3.06 Governing Laws. The validity, construction and performance of this Agreement shall be governed and construed in accordance with the laws of Florida, without giving effect to any form of conflict of law provisions thereof. The Federal and State courts located in Florida shall have sole and exclusive jurisdiction over any disputes arising under the terms of this Agreement.
3.07 Effect of Title and Headings. The title of the Agreement and the headings of its Sections are included for convenience and shall not affect the meaning of the Agreement or the Section.
3.08 Attorney’s Fees. If any legal proceeding is brought for the enforcement of this Agreement, or because of an alleged breach, default or misrepresentation in connection with any provision of this Agreement or other dispute concerning this Agreement, the successful or prevailing party shall be entitled to recover reasonable attorney’s fees incurred in connection with such legal proceeding. The term “prevailing party” shall mean the party that is entitled to recover its costs in the proceeding under applicable law, or the party designated as such by the court.
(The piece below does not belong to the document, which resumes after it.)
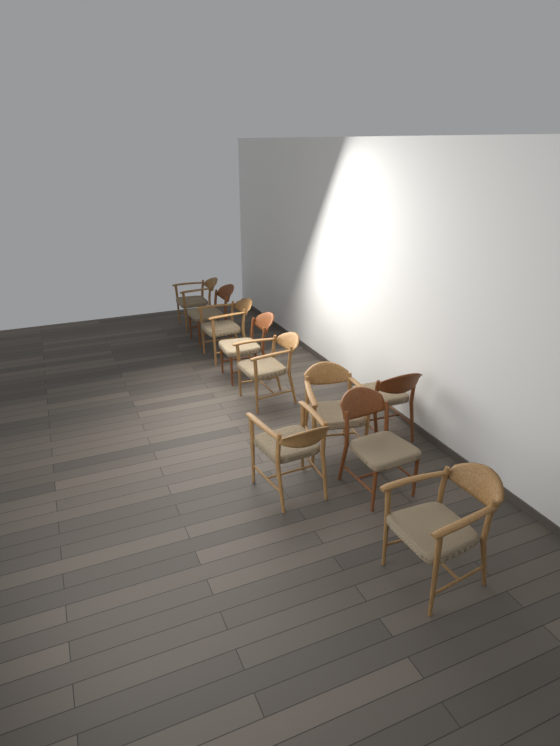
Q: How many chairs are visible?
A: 10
3.09 Successors and Assigns. This Agreement shall be binding upon and shall inure to the benefit of the Parties, their respective successors and assigns.
3.10 Interpretation. The terms of this Agreement shall be construed in accordance with the meaning of the language used and shall not be construed for or against either Party by reason of the authorship of this Agreement or any other rule of construction which might otherwise apply.
3.11 Counterparts. This Agreement may be executed in counterparts. Facsimile signatures are binding and are considered to be original signatures.

THE UNDERSIGNED HAVE READ, UNDERSTAND and ACCEPT THIS AGREEMENT, and by purchasing tickets through this website, all Parties agree to all of the aforementioned terms, conditions and policies.
Shellback Expeditions DBA Salty Science, Visual Realm, Ozona Village Hall, Speckled Trout Marina, Florida Casino Company and affiliates.